The movie released on 19 March 2026 under the banner of Friends Communication. This is the debut film of Bengali political personality Kunal Ghosh.

==Plot==
Back in 1997, Moushumi Sen, a University Exam Controller, vanished without a trace during a massive 50-crore scandal. The media insisted she escaped to London, but a gagged police officer sensed a much deeper, sinister political plot. Fast forward twenty two years, investigative journalist Anupam reignites the dormant case, bringing to light a deep-seated web of systemic corruption.

==Cast==
- Rituparna Sengupta as Mousumi Sen, Exam Controller in 1997
- Saheb Chatterjee as Niloy Biswas
- Bratya Basu as Rakhohori Goswami, OC in 1997
- Lahoma Bhattacharjee as Susmita Sen, Mousumi's daughter/ Riya Tamang (fake identity)
- Kunal Ghosh as Shankar Mallik, member of ruling party in 1997
- Arindam Sil as Sukhen Sen, Mousumi's estranged husband
- Arpan Ghoshal as Anupam Roy
- Ananya Banerjee as Gairika
- Rumki Chatterjee as Mousumi's mother
- Kanad Maitra
- Sanjib Sarkar as Mohit Basu
- Pradipta Roy
- Avishek De Biswas

==Reception==
Shampali Mullick of Sangbad Pratidin reviewed the film, noting that it effectively draws the viewer in from the opening scene. The review highlights how the political thriller balances its tense narrative with human emotions. While the film is inspired by Dipanwita Roy's novel Antardhaner Nepothye and the real-life disappearance of a university official in 1997, Mullick observes that the screenplay makes necessary changes for cinematic adaptation. The film's exploration of an alleged education scam is noted as a compelling element in the journey to uncover the mystery.

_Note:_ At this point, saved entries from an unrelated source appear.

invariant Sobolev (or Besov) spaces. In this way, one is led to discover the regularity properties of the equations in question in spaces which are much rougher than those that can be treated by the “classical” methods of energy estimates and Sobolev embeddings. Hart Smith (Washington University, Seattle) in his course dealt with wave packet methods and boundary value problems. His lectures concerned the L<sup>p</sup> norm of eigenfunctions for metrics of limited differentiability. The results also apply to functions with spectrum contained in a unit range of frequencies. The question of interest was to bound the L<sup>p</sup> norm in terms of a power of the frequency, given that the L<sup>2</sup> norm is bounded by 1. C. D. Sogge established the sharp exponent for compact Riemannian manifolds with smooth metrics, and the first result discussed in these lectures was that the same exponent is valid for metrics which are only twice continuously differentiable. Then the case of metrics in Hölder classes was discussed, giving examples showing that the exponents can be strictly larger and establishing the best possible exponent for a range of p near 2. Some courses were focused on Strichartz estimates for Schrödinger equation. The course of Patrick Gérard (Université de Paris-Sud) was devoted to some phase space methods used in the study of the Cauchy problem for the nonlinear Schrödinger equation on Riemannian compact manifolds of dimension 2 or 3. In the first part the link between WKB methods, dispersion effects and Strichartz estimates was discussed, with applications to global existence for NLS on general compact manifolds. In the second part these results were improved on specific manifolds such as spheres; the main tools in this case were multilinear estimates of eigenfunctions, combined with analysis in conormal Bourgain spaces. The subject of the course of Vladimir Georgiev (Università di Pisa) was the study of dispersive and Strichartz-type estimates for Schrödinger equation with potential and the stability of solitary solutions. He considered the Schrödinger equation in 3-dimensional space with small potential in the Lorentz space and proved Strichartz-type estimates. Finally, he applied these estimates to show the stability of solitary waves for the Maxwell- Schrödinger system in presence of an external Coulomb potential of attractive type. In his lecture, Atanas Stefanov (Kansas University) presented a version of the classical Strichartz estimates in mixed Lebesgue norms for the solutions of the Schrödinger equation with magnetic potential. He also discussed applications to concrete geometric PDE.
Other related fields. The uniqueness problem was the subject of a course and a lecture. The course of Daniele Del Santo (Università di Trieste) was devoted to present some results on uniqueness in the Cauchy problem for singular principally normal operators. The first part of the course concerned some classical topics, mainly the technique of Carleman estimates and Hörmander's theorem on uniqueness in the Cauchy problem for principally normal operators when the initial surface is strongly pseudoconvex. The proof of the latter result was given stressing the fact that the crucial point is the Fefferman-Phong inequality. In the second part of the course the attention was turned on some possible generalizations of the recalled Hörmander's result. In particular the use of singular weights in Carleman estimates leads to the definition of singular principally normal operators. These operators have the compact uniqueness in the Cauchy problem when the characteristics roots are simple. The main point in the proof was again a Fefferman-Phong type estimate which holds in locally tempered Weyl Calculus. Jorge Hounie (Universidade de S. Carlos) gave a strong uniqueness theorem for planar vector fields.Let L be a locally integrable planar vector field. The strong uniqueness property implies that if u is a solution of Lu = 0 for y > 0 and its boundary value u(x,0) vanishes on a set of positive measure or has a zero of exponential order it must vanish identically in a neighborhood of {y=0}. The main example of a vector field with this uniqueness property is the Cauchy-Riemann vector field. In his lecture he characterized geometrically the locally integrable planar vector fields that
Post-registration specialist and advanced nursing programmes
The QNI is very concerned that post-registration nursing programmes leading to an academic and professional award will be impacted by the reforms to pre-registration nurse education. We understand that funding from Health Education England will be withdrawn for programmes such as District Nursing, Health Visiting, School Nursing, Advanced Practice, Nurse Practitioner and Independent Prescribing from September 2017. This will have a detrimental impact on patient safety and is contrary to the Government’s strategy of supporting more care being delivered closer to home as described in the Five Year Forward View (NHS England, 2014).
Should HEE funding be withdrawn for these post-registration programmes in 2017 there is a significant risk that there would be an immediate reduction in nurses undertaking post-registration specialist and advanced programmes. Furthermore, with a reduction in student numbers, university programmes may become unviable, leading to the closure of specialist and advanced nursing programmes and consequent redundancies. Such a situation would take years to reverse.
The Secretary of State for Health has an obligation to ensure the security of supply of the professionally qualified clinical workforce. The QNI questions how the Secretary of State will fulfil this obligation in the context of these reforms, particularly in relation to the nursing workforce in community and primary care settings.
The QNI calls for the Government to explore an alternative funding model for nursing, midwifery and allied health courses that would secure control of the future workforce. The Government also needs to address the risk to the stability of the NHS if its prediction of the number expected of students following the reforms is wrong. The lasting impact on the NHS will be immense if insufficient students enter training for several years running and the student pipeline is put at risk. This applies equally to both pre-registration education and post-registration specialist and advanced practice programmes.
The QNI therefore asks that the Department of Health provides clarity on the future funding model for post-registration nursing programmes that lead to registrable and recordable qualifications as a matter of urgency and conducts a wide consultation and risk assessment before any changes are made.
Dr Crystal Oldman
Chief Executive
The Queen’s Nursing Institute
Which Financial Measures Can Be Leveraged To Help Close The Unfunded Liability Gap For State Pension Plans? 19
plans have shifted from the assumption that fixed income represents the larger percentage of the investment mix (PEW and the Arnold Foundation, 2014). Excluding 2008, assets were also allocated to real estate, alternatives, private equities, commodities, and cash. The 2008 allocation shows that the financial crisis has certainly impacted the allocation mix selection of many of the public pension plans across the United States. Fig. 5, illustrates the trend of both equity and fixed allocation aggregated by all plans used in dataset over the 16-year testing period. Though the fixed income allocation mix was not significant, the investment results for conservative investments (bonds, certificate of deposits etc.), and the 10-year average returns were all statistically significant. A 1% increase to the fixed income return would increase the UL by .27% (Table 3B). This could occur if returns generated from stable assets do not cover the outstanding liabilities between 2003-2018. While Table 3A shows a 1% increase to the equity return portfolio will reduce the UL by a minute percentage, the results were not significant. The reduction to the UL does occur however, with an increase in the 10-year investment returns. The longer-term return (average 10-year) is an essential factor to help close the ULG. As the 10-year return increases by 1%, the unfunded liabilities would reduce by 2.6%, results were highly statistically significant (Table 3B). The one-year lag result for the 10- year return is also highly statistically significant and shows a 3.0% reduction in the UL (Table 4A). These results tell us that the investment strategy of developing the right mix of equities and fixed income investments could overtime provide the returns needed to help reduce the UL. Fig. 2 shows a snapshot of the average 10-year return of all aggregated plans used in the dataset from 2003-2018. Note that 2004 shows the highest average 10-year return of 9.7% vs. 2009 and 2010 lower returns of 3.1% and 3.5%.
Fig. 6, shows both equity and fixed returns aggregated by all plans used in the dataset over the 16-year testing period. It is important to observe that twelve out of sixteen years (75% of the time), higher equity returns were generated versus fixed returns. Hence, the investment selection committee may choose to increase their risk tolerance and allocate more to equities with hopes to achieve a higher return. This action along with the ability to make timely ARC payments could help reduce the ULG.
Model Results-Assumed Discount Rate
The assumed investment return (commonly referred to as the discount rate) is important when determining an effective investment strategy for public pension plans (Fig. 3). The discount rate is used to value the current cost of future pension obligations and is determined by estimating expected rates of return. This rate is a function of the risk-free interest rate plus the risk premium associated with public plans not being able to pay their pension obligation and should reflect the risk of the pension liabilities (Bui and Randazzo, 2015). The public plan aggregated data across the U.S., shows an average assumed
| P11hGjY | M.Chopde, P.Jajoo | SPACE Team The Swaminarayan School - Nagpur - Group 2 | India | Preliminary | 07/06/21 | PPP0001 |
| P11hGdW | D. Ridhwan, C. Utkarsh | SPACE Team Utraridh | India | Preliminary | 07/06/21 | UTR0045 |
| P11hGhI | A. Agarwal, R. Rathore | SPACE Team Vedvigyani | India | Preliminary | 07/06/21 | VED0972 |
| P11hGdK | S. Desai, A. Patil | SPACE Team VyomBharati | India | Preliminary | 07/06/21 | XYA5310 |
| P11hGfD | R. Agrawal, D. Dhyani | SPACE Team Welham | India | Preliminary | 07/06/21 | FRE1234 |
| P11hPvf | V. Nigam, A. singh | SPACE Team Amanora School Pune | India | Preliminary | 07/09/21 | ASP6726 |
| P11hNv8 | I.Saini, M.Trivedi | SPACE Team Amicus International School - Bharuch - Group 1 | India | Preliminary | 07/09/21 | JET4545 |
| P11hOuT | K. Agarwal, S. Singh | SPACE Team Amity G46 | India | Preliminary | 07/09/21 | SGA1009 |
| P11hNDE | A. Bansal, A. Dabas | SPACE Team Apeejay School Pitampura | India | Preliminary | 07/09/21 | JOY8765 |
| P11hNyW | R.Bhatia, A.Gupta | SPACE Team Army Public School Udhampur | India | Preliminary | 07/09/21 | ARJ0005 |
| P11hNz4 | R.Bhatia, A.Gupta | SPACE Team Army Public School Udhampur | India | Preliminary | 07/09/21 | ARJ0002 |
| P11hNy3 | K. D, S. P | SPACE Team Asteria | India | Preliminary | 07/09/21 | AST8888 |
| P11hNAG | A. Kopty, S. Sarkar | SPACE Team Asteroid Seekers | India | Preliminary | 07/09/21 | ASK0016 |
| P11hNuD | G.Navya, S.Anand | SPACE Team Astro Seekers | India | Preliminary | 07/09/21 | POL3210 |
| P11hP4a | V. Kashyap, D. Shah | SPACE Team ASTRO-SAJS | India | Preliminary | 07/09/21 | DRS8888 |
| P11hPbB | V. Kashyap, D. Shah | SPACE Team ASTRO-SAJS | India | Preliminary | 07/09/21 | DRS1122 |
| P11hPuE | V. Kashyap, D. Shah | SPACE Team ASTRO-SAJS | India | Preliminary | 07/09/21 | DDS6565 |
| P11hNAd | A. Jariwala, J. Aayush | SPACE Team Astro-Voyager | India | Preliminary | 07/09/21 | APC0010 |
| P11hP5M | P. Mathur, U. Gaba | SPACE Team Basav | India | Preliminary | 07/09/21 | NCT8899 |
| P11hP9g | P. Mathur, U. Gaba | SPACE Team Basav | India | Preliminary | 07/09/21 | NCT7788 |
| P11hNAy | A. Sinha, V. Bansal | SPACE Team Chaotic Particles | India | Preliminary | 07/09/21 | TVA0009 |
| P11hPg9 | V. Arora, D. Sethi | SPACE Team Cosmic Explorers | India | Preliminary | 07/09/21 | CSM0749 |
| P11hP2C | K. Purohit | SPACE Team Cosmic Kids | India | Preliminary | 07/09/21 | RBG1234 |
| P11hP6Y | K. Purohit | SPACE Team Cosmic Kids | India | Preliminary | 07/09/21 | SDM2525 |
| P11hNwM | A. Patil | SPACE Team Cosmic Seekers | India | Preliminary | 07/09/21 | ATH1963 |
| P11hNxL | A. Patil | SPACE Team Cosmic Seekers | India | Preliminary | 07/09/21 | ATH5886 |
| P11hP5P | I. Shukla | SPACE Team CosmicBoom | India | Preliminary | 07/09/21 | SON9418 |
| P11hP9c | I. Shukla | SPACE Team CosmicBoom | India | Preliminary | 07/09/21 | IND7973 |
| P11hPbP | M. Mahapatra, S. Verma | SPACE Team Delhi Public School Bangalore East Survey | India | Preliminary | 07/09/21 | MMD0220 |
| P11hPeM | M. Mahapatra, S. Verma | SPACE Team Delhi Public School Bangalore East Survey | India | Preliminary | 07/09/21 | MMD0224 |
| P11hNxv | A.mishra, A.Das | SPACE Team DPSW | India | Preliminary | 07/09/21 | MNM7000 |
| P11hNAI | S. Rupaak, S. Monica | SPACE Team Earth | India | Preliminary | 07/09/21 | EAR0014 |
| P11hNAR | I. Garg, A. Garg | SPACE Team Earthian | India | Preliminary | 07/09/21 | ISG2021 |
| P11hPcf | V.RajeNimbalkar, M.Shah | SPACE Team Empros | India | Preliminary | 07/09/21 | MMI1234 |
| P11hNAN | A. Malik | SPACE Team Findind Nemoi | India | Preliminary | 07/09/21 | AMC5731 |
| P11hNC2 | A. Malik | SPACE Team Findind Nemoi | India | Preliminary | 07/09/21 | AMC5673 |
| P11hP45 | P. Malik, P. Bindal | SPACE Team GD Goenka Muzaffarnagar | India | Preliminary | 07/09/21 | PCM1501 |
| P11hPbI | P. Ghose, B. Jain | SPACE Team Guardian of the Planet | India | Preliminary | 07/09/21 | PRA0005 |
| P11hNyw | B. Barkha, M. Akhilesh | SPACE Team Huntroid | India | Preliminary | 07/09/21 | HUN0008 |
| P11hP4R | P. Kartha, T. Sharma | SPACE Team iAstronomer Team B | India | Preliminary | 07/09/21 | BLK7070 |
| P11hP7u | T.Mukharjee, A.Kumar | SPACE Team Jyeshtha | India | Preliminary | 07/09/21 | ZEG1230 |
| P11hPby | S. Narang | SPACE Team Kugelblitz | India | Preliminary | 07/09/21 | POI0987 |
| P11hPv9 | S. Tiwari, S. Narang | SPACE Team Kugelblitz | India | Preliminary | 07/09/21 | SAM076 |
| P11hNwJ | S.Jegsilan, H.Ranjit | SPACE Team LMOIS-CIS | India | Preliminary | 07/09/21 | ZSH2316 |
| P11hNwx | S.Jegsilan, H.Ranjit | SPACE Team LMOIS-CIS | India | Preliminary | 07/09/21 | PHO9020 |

Reviewing for Aaro Ananda, critic noted that while the film focuses on the Left Front era’s education corruption without engaging in political debate, its propaganda elements are evident through repeated imagery. However, the review praised Rituparna Sengupta’s “effortless and flawless” performance as the film’s soul, alongside strong supporting turns from Bratya Basu, Saheb Chatterjee, Arpan Ghoshal, and Kunal Ghosh. The first half was described as taut and engaging, with the mystery deepening in the second. Criticisms included an overlong climax that “loses its thread,” odd-looking wig work in flashbacks, and shortcomings in editing. The film received a rating of 2.5 out of 5.